C’est le débat de fond que la France va maintenant ouvrir. En se réclamant, lui, de l’ambition européenne aussi fortement qu’il l’a fait dimanche soir, en annonçant, elle, qu’elle mènerait cette campagne du second tour en défendant le retour aux frontières nationales, Emmanuel Macron et Marine Le Pen ont immédiatement campé leur terrain d’affrontement privilégié.

La candidate du Front national ne manquera pas d’arguments. Il lui sera facile de dénoncer, car c’est une réalité, l’importation de produits à bas coûts mettant en faillite des productions françaises et, plus encore les délocalisations d’usines vers des pays émergents dont les coûts de fabrication sont dérisoires et vers d’autres Etats de l’Union européenne aussi où les salaires et la protections sociale sont moins élevés qu’en France.

Tout comme la mondialisation de l’économie, la libre circulation des biens et des personnes au sein de l’Union crée des distorsions sociales dont beaucoup de salariés souffrent, et gravement, mais imaginons un instant que la France revienne sur le libre-échange et l’appartenance à l’Union.

Le remède serait bien pire que le mal. Les pays émergents, la Chine et bien d’autres, imposeraient à nos produits les mêmes barrières douanières que nous imposerions aux leurs. Nos industries de pointe, Airbus et bien d’autres, seraient les premières à en pâtir. L’agriculture et l’industrie du luxe verraient se fermer des marchés dont elles dépendent et, tandis que le prix de produits de consommation courante s’envolerait et que le niveau de vie en serait abaissé, le chômage augmenterait au lieu de reculer.

Nous ne serions pas gagnants mais perdants. Nous le serions d’autant plus que d’autres pays européens qui ne nous suivraient pas sur cette voie, nous raviraient durablement nos parts de marché à l’exportation et il en va de même pour l’abaissement des barrières douanières au sein de l’Union.

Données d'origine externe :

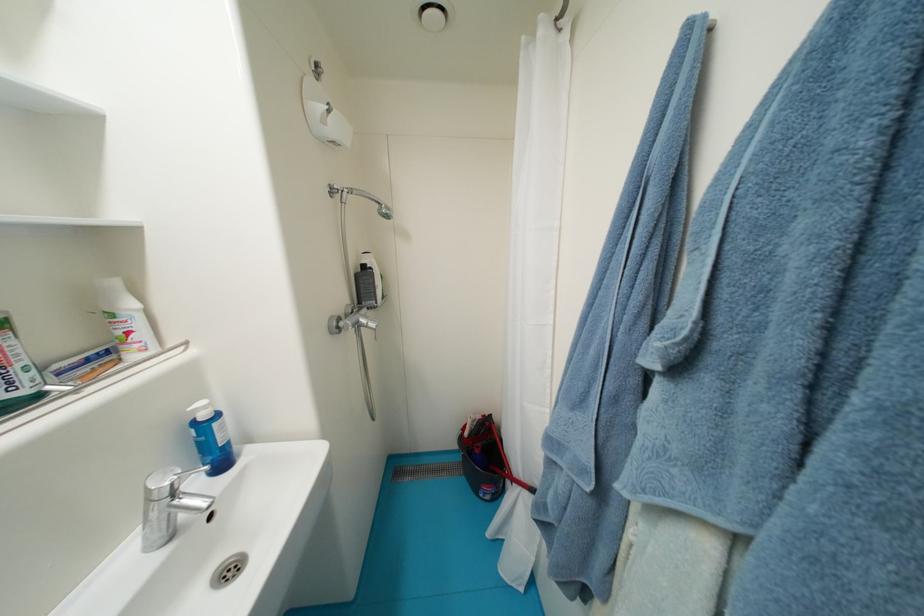
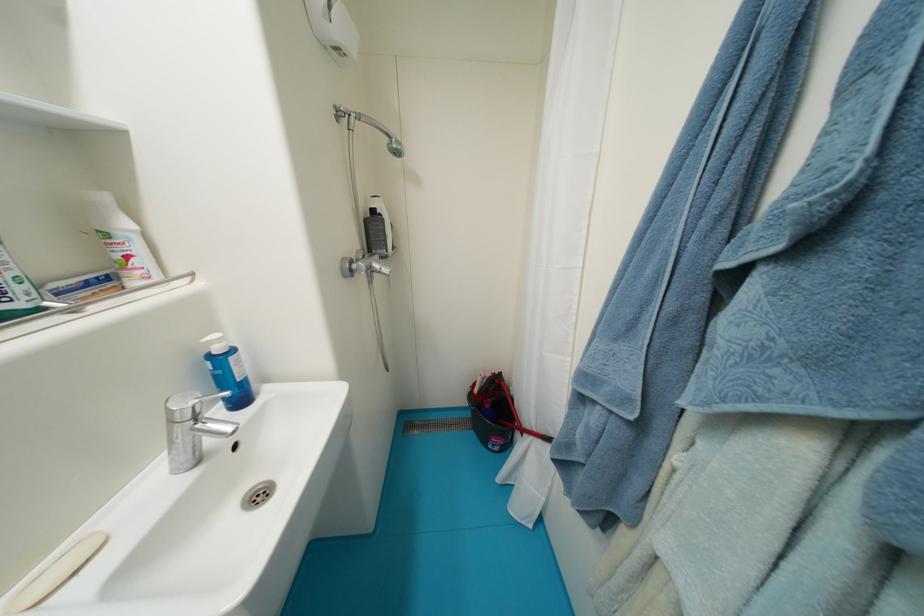
In the second image, find the point that corresponds to (136,334) in the first image.

(134, 259)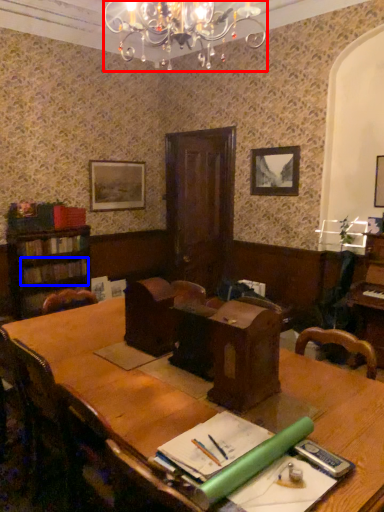
Question: Which point is further to the camera, light fixture (highlighted by a red box) or book (highlighted by a blue box)?

Choices:
 (A) light fixture
 (B) book

Answer: (B)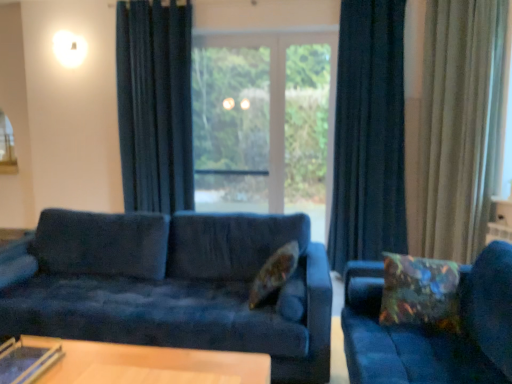
The image size is (512, 384). Describe the element at coordinates (435, 331) in the screenshot. I see `velvet blue couch at right, arranged as the first studio couch when viewed from the right` at that location.

Find the location of `multicolored fabric pillow at right, which appears as the 1th pillow when viewed from the right`. multicolored fabric pillow at right, which appears as the 1th pillow when viewed from the right is located at coordinates (420, 292).

In order to face multicolored fabric pillow at right, which appears as the 1th pillow when viewed from the right, should I rotate leftwards or rightwards?

To face it directly, rotate right by 21.447 degrees.

What do you see at coordinates (461, 123) in the screenshot?
I see `beige velvet curtain at right, the 3th curtain positioned from the left` at bounding box center [461, 123].

The width and height of the screenshot is (512, 384). Describe the element at coordinates (369, 134) in the screenshot. I see `dark blue velvet curtain at center, which is the 2th curtain from left to right` at that location.

Measure the distance between transparent glass table at lower left and camera.

They are 5.60 feet apart.

Where is `transparent glass screen door at center`? transparent glass screen door at center is located at coordinates (309, 130).

Locate an element on the screen. This screenshot has height=384, width=512. velvet blue couch at right, arranged as the first studio couch when viewed from the right is located at coordinates point(435,331).

You are a GUI agent. You are given a task and a screenshot of the screen. Output one action in this format:
    pyautogui.click(x=<x>, y=<y>)
    Task: Click on the window screen above the beige velvet curtain at right, the 3th curtain positioned from the left (from a real-world perspective)
    The height and width of the screenshot is (384, 512).
    Given the screenshot: What is the action you would take?
    pyautogui.click(x=230, y=110)

In terms of height, does transparent glass window at center look taller or shorter compared to beige velvet curtain at right, which is the first curtain in right-to-left order?

Clearly, transparent glass window at center is shorter compared to beige velvet curtain at right, which is the first curtain in right-to-left order.

Which is nearer, [255,137] or [425,159]?

Point [255,137] is positioned farther from the camera compared to point [425,159].

How many degrees apart are the facing directions of transparent glass window at center and beige velvet curtain at right, the 3th curtain positioned from the left?

The angular difference between transparent glass window at center and beige velvet curtain at right, the 3th curtain positioned from the left, is 58.4 degrees.

From the picture: From the image's perspective, who appears lower, transparent glass screen door at center or velvet blue couch at center, the 2th studio couch positioned from the right?

From the image's view, velvet blue couch at center, the 2th studio couch positioned from the right, is below.

Does transparent glass screen door at center have a greater height compared to velvet blue couch at center, the 2th studio couch positioned from the right?

Yes.

Does point (325, 108) come behind point (305, 232)?

Yes, it is.

Is point (357, 380) positioned behind point (319, 121)?

That is False.

I want to click on screen door behind the velvet blue couch at right, arranged as the 2th studio couch when viewed from the left, so click(x=309, y=130).

Considering the sizes of objects velvet blue couch at right, arranged as the 2th studio couch when viewed from the left, and transparent glass screen door at center in the image provided, who is smaller, velvet blue couch at right, arranged as the 2th studio couch when viewed from the left, or transparent glass screen door at center?

transparent glass screen door at center.

From the image's perspective, is velvet blue couch at right, arranged as the first studio couch when viewed from the right, on top of transparent glass screen door at center?

No, from the image's perspective, velvet blue couch at right, arranged as the first studio couch when viewed from the right, is not over transparent glass screen door at center.

Is transparent glass table at lower left facing away from floral fabric pillow at center, which is counted as the 1th pillow, starting from the left?

That's not correct — transparent glass table at lower left is not looking away from floral fabric pillow at center, which is counted as the 1th pillow, starting from the left.

From a real-world perspective, is transparent glass table at lower left positioned over floral fabric pillow at center, marked as the 2th pillow in a right-to-left arrangement, based on gravity?

No, from a real-world perspective, transparent glass table at lower left is not above floral fabric pillow at center, marked as the 2th pillow in a right-to-left arrangement.

Considering the relative sizes of transparent glass table at lower left and floral fabric pillow at center, marked as the 2th pillow in a right-to-left arrangement, in the image provided, is transparent glass table at lower left thinner than floral fabric pillow at center, marked as the 2th pillow in a right-to-left arrangement,?

No, transparent glass table at lower left is not thinner than floral fabric pillow at center, marked as the 2th pillow in a right-to-left arrangement.

Is transparent glass table at lower left taller or shorter than floral fabric pillow at center, which is counted as the 1th pillow, starting from the left?

In the image, transparent glass table at lower left appears to be shorter than floral fabric pillow at center, which is counted as the 1th pillow, starting from the left.

Is multicolored fabric pillow at right, which appears as the 1th pillow when viewed from the right, aimed at dark blue velvet curtain at center, which is counted as the second curtain, starting from the right?

No, multicolored fabric pillow at right, which appears as the 1th pillow when viewed from the right, is not facing towards dark blue velvet curtain at center, which is counted as the second curtain, starting from the right.

Based on the photo, considering their positions, is multicolored fabric pillow at right, placed as the 2th pillow when sorted from left to right, located in front of or behind dark blue velvet curtain at center, which is counted as the second curtain, starting from the right?

Clearly, multicolored fabric pillow at right, placed as the 2th pillow when sorted from left to right, is in front of dark blue velvet curtain at center, which is counted as the second curtain, starting from the right.

Can you confirm if multicolored fabric pillow at right, which appears as the 1th pillow when viewed from the right, is bigger than dark blue velvet curtain at center, which is counted as the second curtain, starting from the right?

No.

From a real-world perspective, which is physically below, multicolored fabric pillow at right, placed as the 2th pillow when sorted from left to right, or dark blue velvet curtain at center, which is the 2th curtain from left to right?

multicolored fabric pillow at right, placed as the 2th pillow when sorted from left to right, from a real-world perspective.

From the picture: From the image's perspective, is beige velvet curtain at right, which is the first curtain in right-to-left order, on transparent glass table at lower left?

Indeed, from the image's perspective, beige velvet curtain at right, which is the first curtain in right-to-left order, is shown above transparent glass table at lower left.

From a real-world perspective, does beige velvet curtain at right, the 3th curtain positioned from the left, stand above transparent glass table at lower left?

Yes, from a real-world perspective, beige velvet curtain at right, the 3th curtain positioned from the left, is above transparent glass table at lower left.

Is transparent glass table at lower left inside beige velvet curtain at right, the 3th curtain positioned from the left?

No, transparent glass table at lower left is not a part of beige velvet curtain at right, the 3th curtain positioned from the left.

Considering the positions of objects beige velvet curtain at right, the 3th curtain positioned from the left, and transparent glass table at lower left in the image provided, who is more to the left, beige velvet curtain at right, the 3th curtain positioned from the left, or transparent glass table at lower left?

Positioned to the left is transparent glass table at lower left.

Based on the photo, from a real-world perspective, is transparent glass window at center physically located above or below floral fabric pillow at center, marked as the 2th pillow in a right-to-left arrangement?

transparent glass window at center is above floral fabric pillow at center, marked as the 2th pillow in a right-to-left arrangement.

In terms of size, does transparent glass window at center appear bigger or smaller than floral fabric pillow at center, marked as the 2th pillow in a right-to-left arrangement?

Considering their sizes, transparent glass window at center takes up more space than floral fabric pillow at center, marked as the 2th pillow in a right-to-left arrangement.

Is transparent glass window at center looking in the opposite direction of floral fabric pillow at center, marked as the 2th pillow in a right-to-left arrangement?

That's not correct — transparent glass window at center is not looking away from floral fabric pillow at center, marked as the 2th pillow in a right-to-left arrangement.

Image resolution: width=512 pixels, height=384 pixels. What are the coordinates of `curtain that is the 2nd one when counting rightward from the transparent glass window at center` in the screenshot? It's located at (461, 123).

This screenshot has width=512, height=384. In order to click on screen door behind the velvet blue couch at center, arranged as the 1th studio couch when viewed from the left in this screenshot , I will do `click(309, 130)`.

Estimate the real-world distances between objects in this image. Which object is further from dark blue velvet curtain at center, arranged as the first curtain when viewed from the left, transparent glass table at lower left or beige velvet curtain at right, which is the first curtain in right-to-left order?

transparent glass table at lower left lies further to dark blue velvet curtain at center, arranged as the first curtain when viewed from the left, than the other object.

Estimate the real-world distances between objects in this image. Which object is further from floral fabric pillow at center, marked as the 2th pillow in a right-to-left arrangement, velvet blue couch at right, arranged as the 2th studio couch when viewed from the left, or multicolored fabric pillow at right, placed as the 2th pillow when sorted from left to right?

velvet blue couch at right, arranged as the 2th studio couch when viewed from the left.

From the image, which object appears to be farther from transparent glass table at lower left, velvet blue couch at right, arranged as the 2th studio couch when viewed from the left, or transparent glass screen door at center?

Based on the image, transparent glass screen door at center appears to be further to transparent glass table at lower left.

When comparing their distances from transparent glass window at center, does velvet blue couch at center, arranged as the 1th studio couch when viewed from the left, or multicolored fabric pillow at right, placed as the 2th pillow when sorted from left to right, seem closer?

The object closer to transparent glass window at center is velvet blue couch at center, arranged as the 1th studio couch when viewed from the left.

Looking at the image, which one is located closer to velvet blue couch at center, arranged as the 1th studio couch when viewed from the left, transparent glass screen door at center or beige velvet curtain at right, which is the first curtain in right-to-left order?

transparent glass screen door at center lies closer to velvet blue couch at center, arranged as the 1th studio couch when viewed from the left, than the other object.

From the image, which object appears to be nearer to transparent glass screen door at center, dark blue velvet curtain at center, arranged as the first curtain when viewed from the left, or multicolored fabric pillow at right, placed as the 2th pillow when sorted from left to right?

dark blue velvet curtain at center, arranged as the first curtain when viewed from the left, is closer to transparent glass screen door at center.

From the image, which object appears to be farther from dark blue velvet curtain at center, which is the 2th curtain from left to right, transparent glass table at lower left or transparent glass window at center?

The object further to dark blue velvet curtain at center, which is the 2th curtain from left to right, is transparent glass table at lower left.

Considering their positions, is multicolored fabric pillow at right, placed as the 2th pillow when sorted from left to right, positioned closer to dark blue velvet curtain at center, the 3th curtain in the right-to-left sequence, than transparent glass window at center?

transparent glass window at center lies closer to dark blue velvet curtain at center, the 3th curtain in the right-to-left sequence, than the other object.

Locate an element on the screen. studio couch located between transparent glass table at lower left and velvet blue couch at right, arranged as the first studio couch when viewed from the right, in the left-right direction is located at coordinates (174, 285).

Locate an element on the screen. screen door between multicolored fabric pillow at right, which appears as the 1th pillow when viewed from the right, and transparent glass window at center from front to back is located at coordinates (309, 130).

This screenshot has width=512, height=384. In order to click on pillow between multicolored fabric pillow at right, which appears as the 1th pillow when viewed from the right, and transparent glass window at center from front to back in this screenshot , I will do `click(274, 273)`.

Find the location of `studio couch located between transparent glass table at lower left and floral fabric pillow at center, which is counted as the 1th pillow, starting from the left, in the left-right direction`. studio couch located between transparent glass table at lower left and floral fabric pillow at center, which is counted as the 1th pillow, starting from the left, in the left-right direction is located at coordinates (174, 285).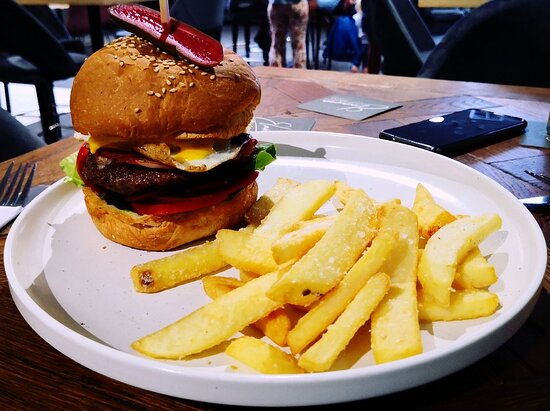
The image size is (550, 411). I want to click on table, so click(x=276, y=95).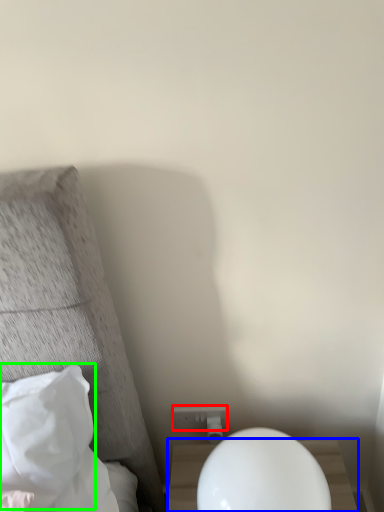
Question: Estimate the real-world distances between objects in this image. Which object is farther from electric outlet (highlighted by a red box), nightstand (highlighted by a blue box) or pillow (highlighted by a green box)?

Choices:
 (A) nightstand
 (B) pillow

Answer: (B)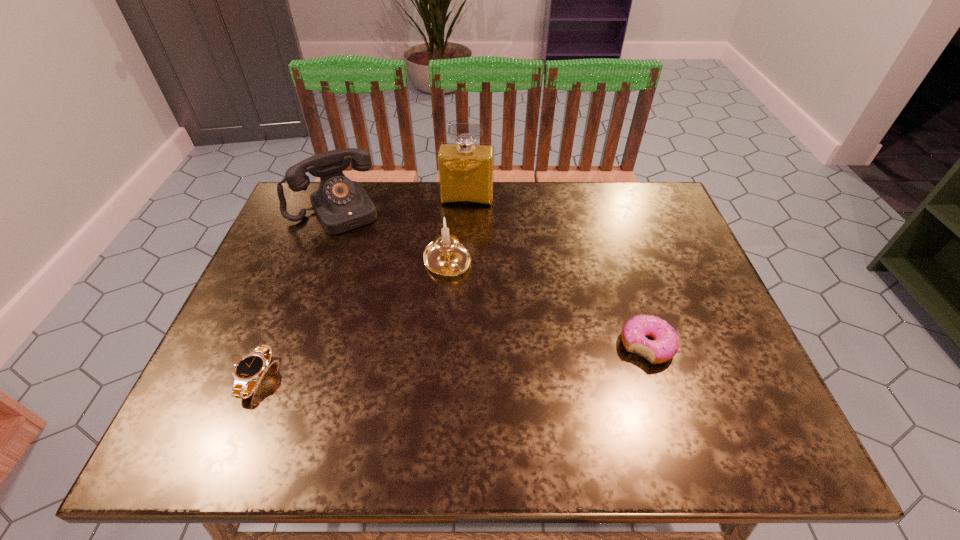
Find the location of a particular element. This screenshot has height=540, width=960. the shortest object is located at coordinates (250, 368).

Locate an element on the screen. The width and height of the screenshot is (960, 540). doughnut is located at coordinates (665, 343).

I want to click on the rightmost object, so click(665, 343).

I want to click on candle holder, so click(445, 256).

Where is `perfume`? perfume is located at coordinates (465, 169).

Find the location of a particular element. Image resolution: width=960 pixels, height=540 pixels. telephone is located at coordinates (340, 204).

Identify the location of vacant space located on the back of the watch. The image size is (960, 540). (307, 251).

You are a GUI agent. You are given a task and a screenshot of the screen. Output one action in this format:
    pyautogui.click(x=<x>, y=<y>)
    Task: Click on the blank space located on the left of the rightmost object
    This screenshot has width=960, height=540.
    Given the screenshot: What is the action you would take?
    pyautogui.click(x=489, y=346)

You are a GUI agent. You are given a task and a screenshot of the screen. Output one action in this format:
    pyautogui.click(x=<x>, y=<y>)
    Task: Click on the blank space located 0.190m on the handle side of the third nearest object
    This screenshot has width=960, height=540.
    Given the screenshot: What is the action you would take?
    click(494, 337)

I want to click on free space located 0.280m on the handle side of the third nearest object, so click(x=515, y=367).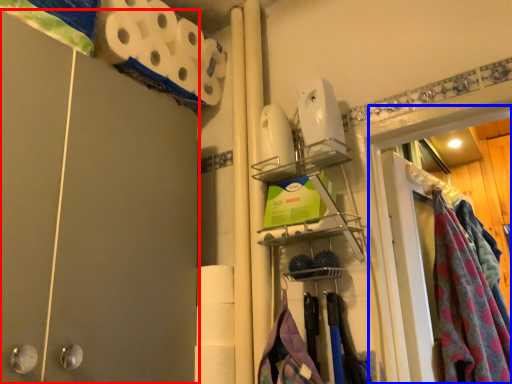
Question: Which of the following is the closest to the observer, barn door (highlighted by a red box) or glass door (highlighted by a blue box)?

Choices:
 (A) barn door
 (B) glass door

Answer: (A)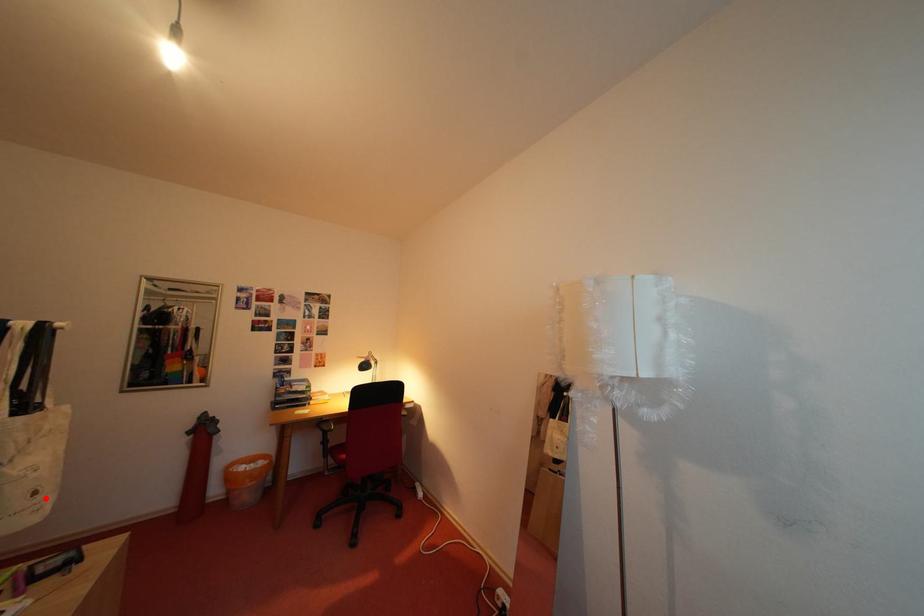
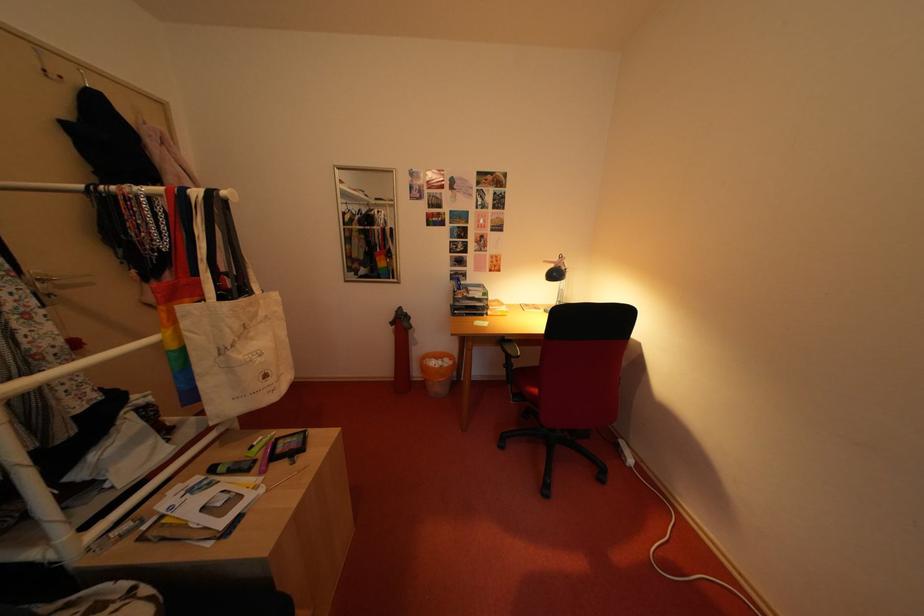
Question: I am providing you with two images of the same scene from different viewpoints. In image1, a red point is highlighted. Considering the same 3D point in image2, which of the following is correct?

Choices:
 (A) It is closer
 (B) It is farther

Answer: (B)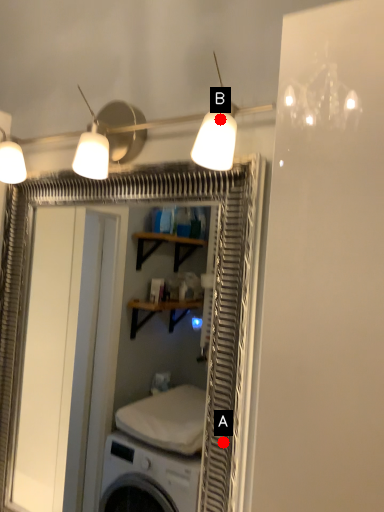
Question: Two points are circled on the image, labeled by A and B beside each circle. Which point is further to the camera?

Choices:
 (A) A is further
 (B) B is further

Answer: (A)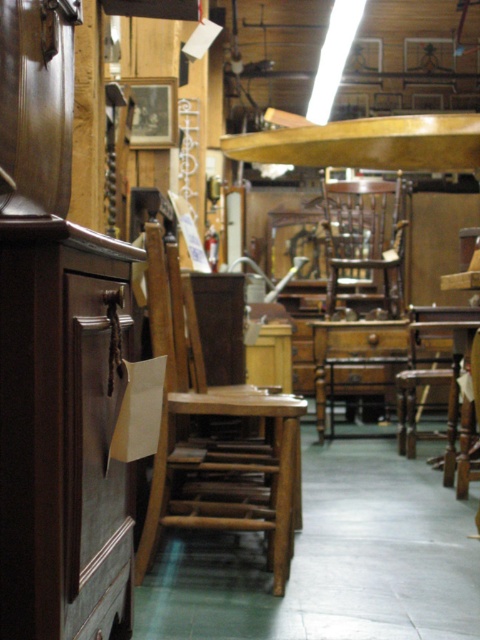
Between mahogany wood chair at center and brown matte drawer at center, which one has more height?

With more height is mahogany wood chair at center.

Is point (319, 426) positioned in front of point (360, 337)?

That is True.

Where is `mahogany wood chair at center`? The height and width of the screenshot is (640, 480). mahogany wood chair at center is located at coordinates (360, 291).

Find the location of a particular element. This screenshot has width=480, height=640. mahogany wood chair at center is located at coordinates (360, 291).

What do you see at coordinates (215, 436) in the screenshot? The width and height of the screenshot is (480, 640). I see `wooden chair at center` at bounding box center [215, 436].

Who is higher up, wooden chair at center or wooden table at center?

Positioned higher is wooden table at center.

Based on the photo, who is more forward, (286, 536) or (468, 448)?

Point (286, 536) is more forward.

Locate an element on the screen. wooden chair at center is located at coordinates (215, 436).

Does point (259, 470) come closer to viewer compared to point (332, 352)?

Yes, point (259, 470) is closer to viewer.

Image resolution: width=480 pixels, height=640 pixels. What are the coordinates of `wooden chair at center` in the screenshot? It's located at (215, 436).

Which is behind, point (193, 465) or point (403, 355)?

The point (403, 355) is behind.

This screenshot has width=480, height=640. I want to click on wooden chair at center, so click(215, 436).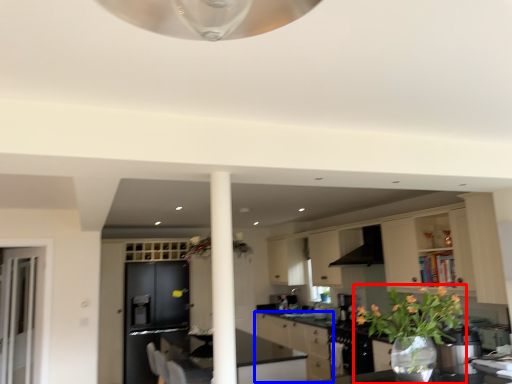
Question: Which object is further to the camera taking this photo, houseplant (highlighted by a red box) or cabinetry (highlighted by a blue box)?

Choices:
 (A) houseplant
 (B) cabinetry

Answer: (B)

Les abus nés de la libre circulation des travailleurs détachés posent bien des problèmes. Il faudrait être sourd et aveugle pour ne pas le savoir mais que se passerait-il, pour nous, si tant de jeunes Français ne pouvaient plus aller librement travailler ailleurs dans l’Union et si nos industries ne pouvaient plus aller s’implanter en Pologne, en Italie, en Grande-Bretagne ou en Roumanie ?

Ce serait une catastrophe, vraie, totale, absolue, mais est-ce à dire qu'il faudrait accepter le mal pour éviter le pire et ne rien changer ?

Cela ne se pose heureusement pas ainsi car il y a deux choses à faire pour parer ces problèmes.

La première est d’harmoniser les fiscalités et les niveaux de protection sociale et de développement au sein de l’Union afin de rapidement supprimer la concurrence déloyale en son sein. La seconde est de ne surtout pas défaire notre unité car c’est alors que chacun des pays européens, des puissances moyennes, se retrouverait seul face à des pays continents avec lesquels nous ne pourrions plus rien négocier alors que nous le pouvons tant que nous constituons, ensemble, un marché de 500 millions d’habitants.